L’étranger qui n’aurait d’autres informations sur les préparatifs et le déroulement des deux plus grands rassemblements musulmans qui se déroulent dans notre pays, à des dates relativement proches, pourrait avoir l’impression qu’il s’agit essentiellement de manifestations festives, voire somptuaires, qui accaparent tous les moyens de l’Etat, comblent de bonheur les marchands du temple et servent de tribunes publicitaires aux grandes entreprises et à leurs chefs.
La plupart des reportages occultent leur volet spirituel, c’est-à-dire leur raison d’être, au profit d’une débauche de victuailles et de confiseries, d’une célébration du gaspillage, de l’étalage de bijoux et de parures et d’interminables et répétitives cérémonies protocolaires.

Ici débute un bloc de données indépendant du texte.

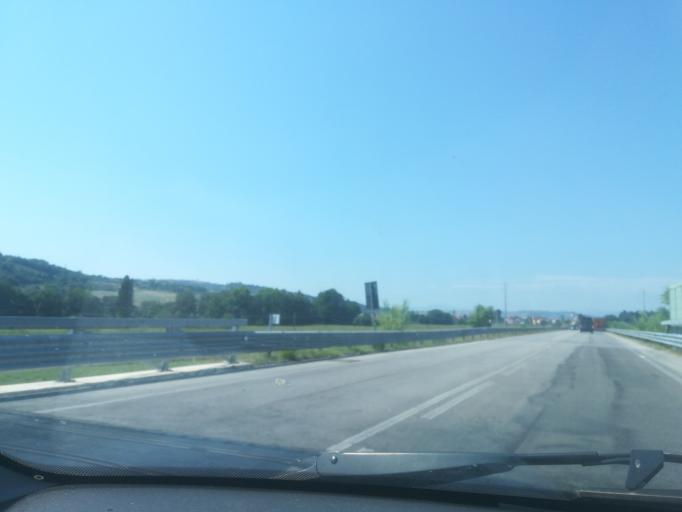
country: IT
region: The Marches
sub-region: Provincia di Macerata
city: Villa Potenza
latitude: 43.3305
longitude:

En revanche on parle rarement de la charge qu’ils représentent, de leur coût et des conséquences qui découlent de leur tenue. Ce qui n’est pas dérisoire car leurs initiateurs sont réputés pour leur discrétion et leur humilité. Si l’on exalte leurs retombées financières sur l’économie nationale, on se garde de dire le poids qu’ils font peser sur le budget de l’Etat, sur les moyens d’existence et la vie des ménages.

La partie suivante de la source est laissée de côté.